**Try it**. Tally the lines in the data below where the word "thumb" appears, and give the tally alone.

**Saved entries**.
*-*-*

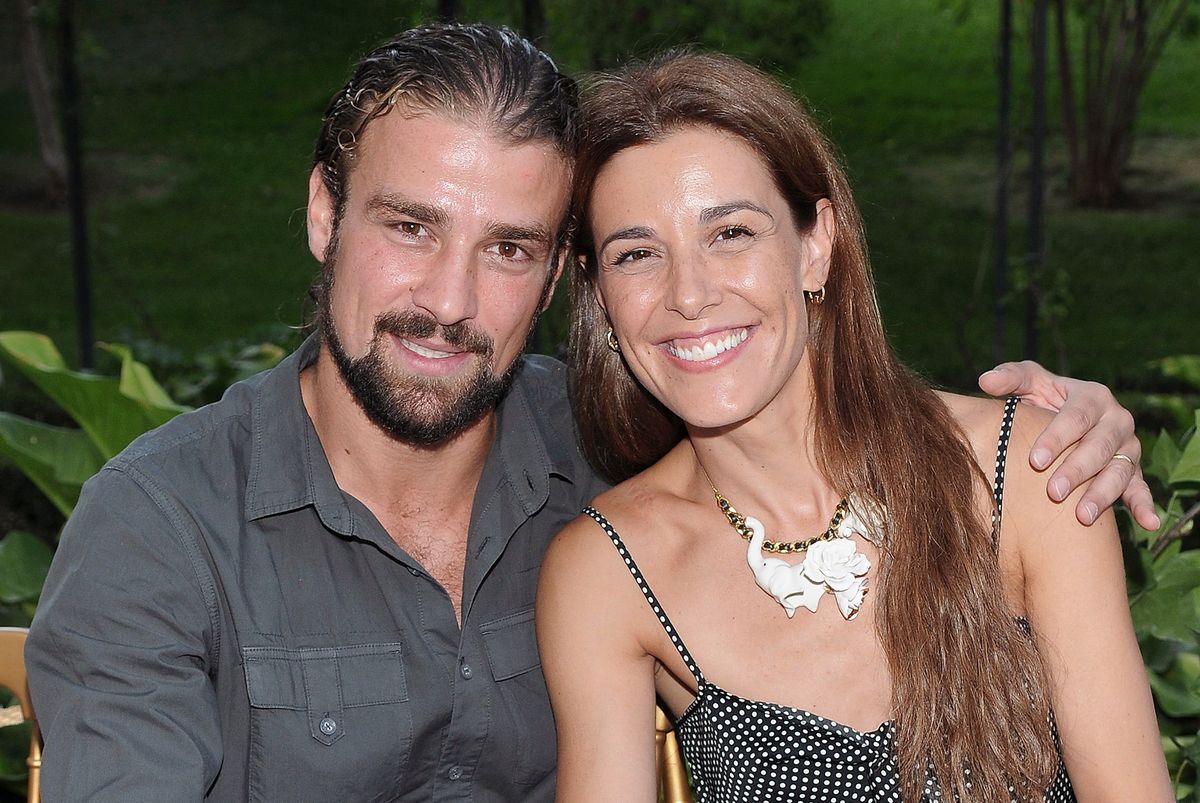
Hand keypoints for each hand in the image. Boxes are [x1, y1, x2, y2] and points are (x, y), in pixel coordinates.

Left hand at [978, 361, 1158, 529]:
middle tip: (1053, 492)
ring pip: (1119, 471)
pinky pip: (1141, 488)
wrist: (1067, 418)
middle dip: (1077, 470)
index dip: (1056, 439)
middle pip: (1099, 447)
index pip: (1075, 418)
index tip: (1035, 461)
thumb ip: (1010, 378)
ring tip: (1083, 516)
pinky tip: (1149, 522)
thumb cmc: (1044, 399)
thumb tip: (985, 381)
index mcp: (1093, 397)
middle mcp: (1117, 421)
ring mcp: (1127, 447)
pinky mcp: (1132, 470)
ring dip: (1103, 493)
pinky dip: (1145, 505)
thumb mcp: (1030, 383)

*-*-*

**Your solution**. 4